• Задание A
Ответьте на вопросы по письмам к Кавафису:
(i) Какой город указан на почтовой марке?
(ii) Как называется роман Пломера?
(iii) Сколько слов содержит небольшой фрагмент, который только что завершил автор письма?
• Задание B
Продолжите письма к Кавафису после их последней фразы.

• Исходный текст
━━━━

С радостью прочел, что Морону нравятся мои стихи.
Конечно же, хоть я и люблю получать от Вас письма, я хорошо знаю, что их отсутствие ни в коей мере не свидетельствует об ослаблении Вашей дружбы [нрзб]
[почтовая марка - Белфаст]
14-5-31
Мой дорогой Кавафи,
Прилагаемое, возможно, заинтересует Вас, так что я пересылаю его Вам, как и предложил автор. Это молодой южноафриканец[141], в какой-то мере выучивший новогреческий (из любви к нему) [нрзб] Когда я обнаружил, что он не знаком с Башей работой, я дал ему второй экземпляр сборника Ваших ранних стихов. Я думаю, что позволю ему оставить его у себя, - он, действительно, хорошо образован, - и непременно дам ему также сборник Ваших поздних стихов.
Роман Пломера «Тарбот Вольф» и его рассказы «Я говорю об Африке» весьма меня заинтересовали. Он с отвращением покинул свою родину
и уехал в Японию, о которой также что-то писал, но этого мне читать не приходилось. Более того, я не видел и его стихотворений, кроме одного, про Улисса, возвращающегося на Корфу, которое мне понравилось. Это большой и славный человек, со сдержанными и четкими манерами, и это странным образом противоречит тому немногому, что я знаю о его жизни. Я думаю, что, если бы Вы ему написали, это доставило бы ему огромное удовольствие.
Я и сам собирался писать Вам: Вы часто в моих мыслях, но это Вы знаете. Я должен Вам письмо, и это я знаю, [нрзб] Я только что завершил небольшой фрагмент - всего 6000 слов, но мне нравится. Я пришлю Вам экземпляр, когда он будет напечатан.
Я сейчас в Белфасте [нрзб] поэтому у меня нет с собою Вашего письма, и я не могу с ним свериться. Я буду дома приблизительно через неделю и фазу напишу, дабы рекомендовать Вам молодого человека, который ждет этого с нетерпением.

━━━━

• Сохраненные данные
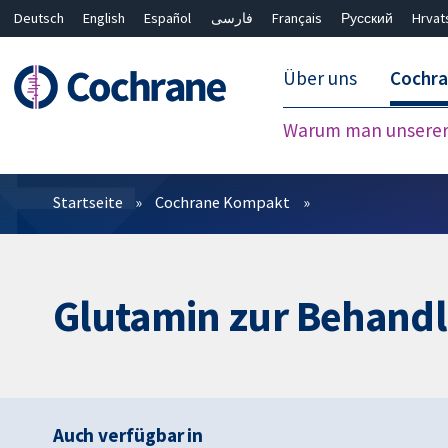
Deutsch
English
Español
فارسی
Français
Русский
Hrvat
Über uns
Cochr
Warum man unserer 
Filter
Startseite
Cochrane Kompakt
Glutamin zur Behand
Auch verfügbar in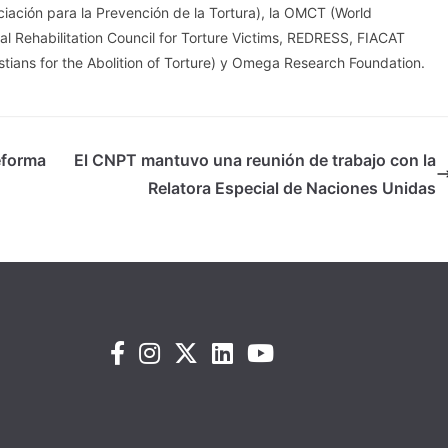
iación para la Prevención de la Tortura), la OMCT (World
nal Rehabilitation Council for Torture Victims, REDRESS, FIACAT
istians for the Abolition of Torture) y Omega Research Foundation.
eforma
El CNPT mantuvo una reunión de trabajo con la
Relatora Especial de Naciones Unidas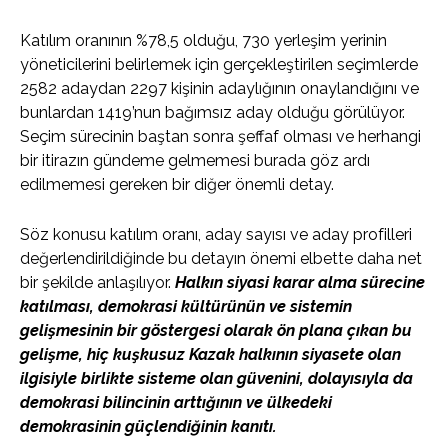
Katılım oranının %78,5 olduğu, 730 yerleşim yerinin
yöneticilerini belirlemek için gerçekleştirilen seçimlerde
2582 adaydan 2297 kişinin adaylığının onaylandığını ve
bunlardan 1419’nun bağımsız aday olduğu görülüyor.
Seçim sürecinin baştan sonra şeffaf olması ve herhangi
bir itirazın gündeme gelmemesi burada göz ardı
edilmemesi gereken bir diğer önemli detay.
Söz konusu katılım oranı, aday sayısı ve aday profilleri
değerlendirildiğinde bu detayın önemi elbette daha net
bir şekilde anlaşılıyor.
Halkın siyasi karar alma sürecine
katılması, demokrasi kültürünün ve sistemin
gelişmesinin bir göstergesi olarak ön plana çıkan bu
gelişme, hiç kuşkusuz Kazak halkının siyasete olan
ilgisiyle birlikte sisteme olan güvenini, dolayısıyla da
demokrasi bilincinin arttığının ve ülkedeki
demokrasinin güçlendiğinin kanıtı.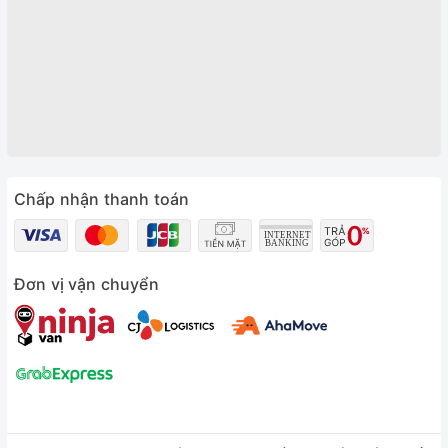
Chấp nhận thanh toán
Đơn vị vận chuyển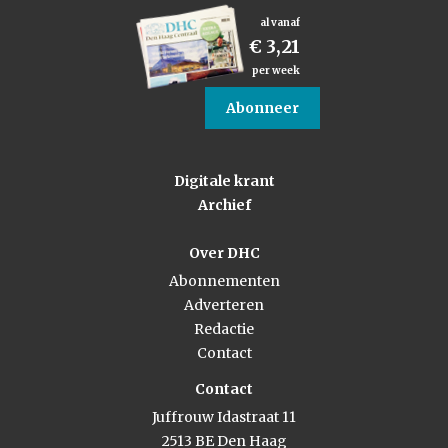
al vanaf
€ 3,21
per week
Abonneer
Digitale krant
Archief
Over DHC
Abonnementen
Adverteren
Redactie
Contact
Contact
Juffrouw Idastraat 11
2513 BE Den Haag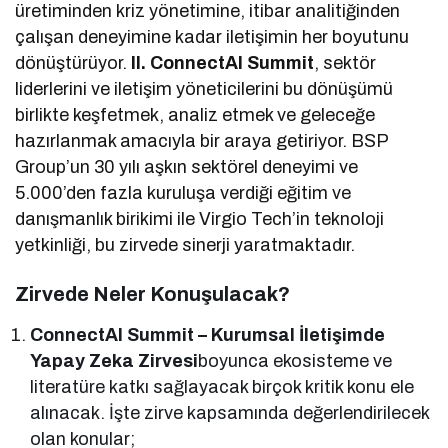
üretiminden kriz yönetimine, itibar analitiğinden
çalışan deneyimine kadar iletişimin her boyutunu
dönüştürüyor.
II. ConnectAI Summit
, sektör
liderlerini ve iletişim yöneticilerini bu dönüşümü
birlikte keşfetmek, analiz etmek ve geleceğe
hazırlanmak amacıyla bir araya getiriyor. BSP
Group’un 30 yılı aşkın sektörel deneyimi ve
5.000’den fazla kuruluşa verdiği eğitim ve
danışmanlık birikimi ile Virgio Tech’in teknoloji
yetkinliği, bu zirvede sinerji yaratmaktadır.
Zirvede Neler Konuşulacak?
ConnectAI Summit – Kurumsal İletişimde
Yapay Zeka Zirvesi
boyunca ekosisteme ve
literatüre katkı sağlayacak birçok kritik konu ele
alınacak. İşte zirve kapsamında değerlendirilecek
olan konular;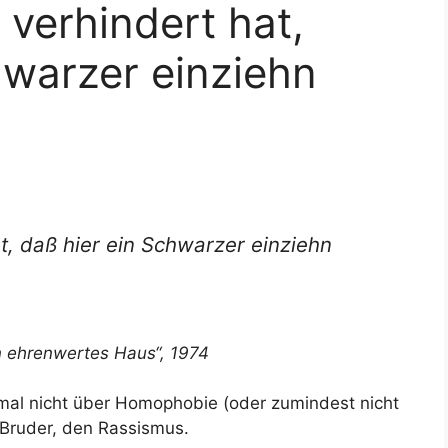
 verhindert hat,
hwarzer einziehn
at, daß hier ein Schwarzer einziehn
n ehrenwertes Haus“, 1974
al nicht über Homophobie (oder zumindest nicht
n Bruder, den Rassismus.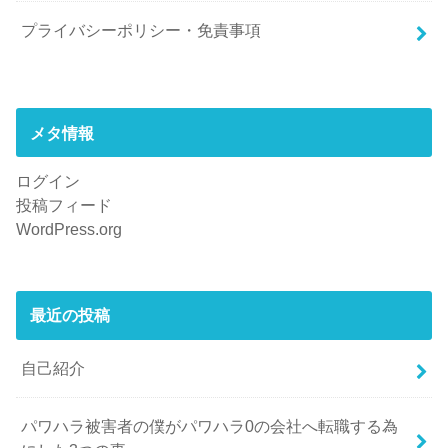
プライバシーポリシー・免責事項
メタ情報
ログイン
投稿フィード
WordPress.org
最近の投稿
自己紹介
パワハラ被害者の僕がパワハラ0の会社へ転職する為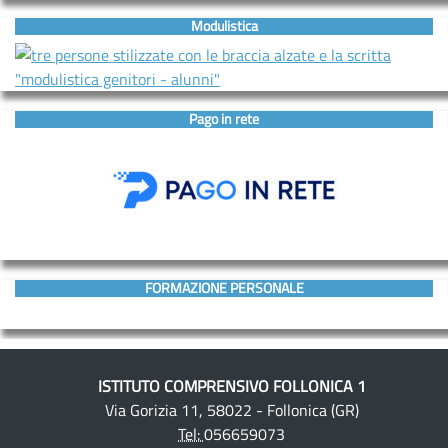
Modulistica
Pago in rete
FORMAZIONE PERSONALE
ISTITUTO COMPRENSIVO FOLLONICA 1
Via Gorizia 11, 58022 - Follonica (GR)
Tel:
056659073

━━━━

• Ответ A
(i) Белфаст.
(ii) «Тарбот Вольф».
(iii) 6000 слов.

• Ответ B
Как всегда, всевозможные
наилучшие пожелания
от Э. М. Форстера
[черновик Кавафиса]
12.1.32
[нрзб] Надеюсь, что у Вас все в порядке, и желаю, чтобы 1932 год был для Вас счастливым
ПРИЛОЖЕНИЕ II
Эдвард Морган Форстер[142]
МОХАММАДУ ЭЛЬ АДЛЮ,
умершему в Мансуре вскоре после 8 мая 1922 года, в возрасте около двадцати трех лет, от туберкулеза; его мать, отец, брат и сын умерли раньше него;
его дочь умерла позже; его вдова, говорят, вновь вышла замуж;
и моей любви к нему
посвящается.
5 августа 1922 года
Дорогой Мохаммад,
эта книга - для тебя и для меня. Я бы хотел научиться лучше различать между тобой и мной, но это всегда было для меня нелегко, а теперь тебя здесь нет, и ты не можешь поправить меня, если я представляю тебя не таким, каков ты на самом деле, а таким, каким мне хочется тебя представить. Я пишу эти строки, думая о тебе и теша себя иллюзией, что ты еще жив и мыслишь. Я притворяюсь, будто ты еще жив, ибо только так могу думать о тебе как о чем-то реальном, хотя и знаю, что от тебя осталось лишь разлагающееся тело на кладбище в Мансуре. Я пишу для собственного утешения и для того, чтобы вернуть прошлое, а еще потому, что я профессиональный литератор и хочу воздать тебе последние почести, хотя многого ты не поймешь, а кое с чем не согласился бы. Эту книгу могут увидеть и другие, либо случайно, либо я сам покажу им, но это ничего не меняет: она лишь для тебя и для меня.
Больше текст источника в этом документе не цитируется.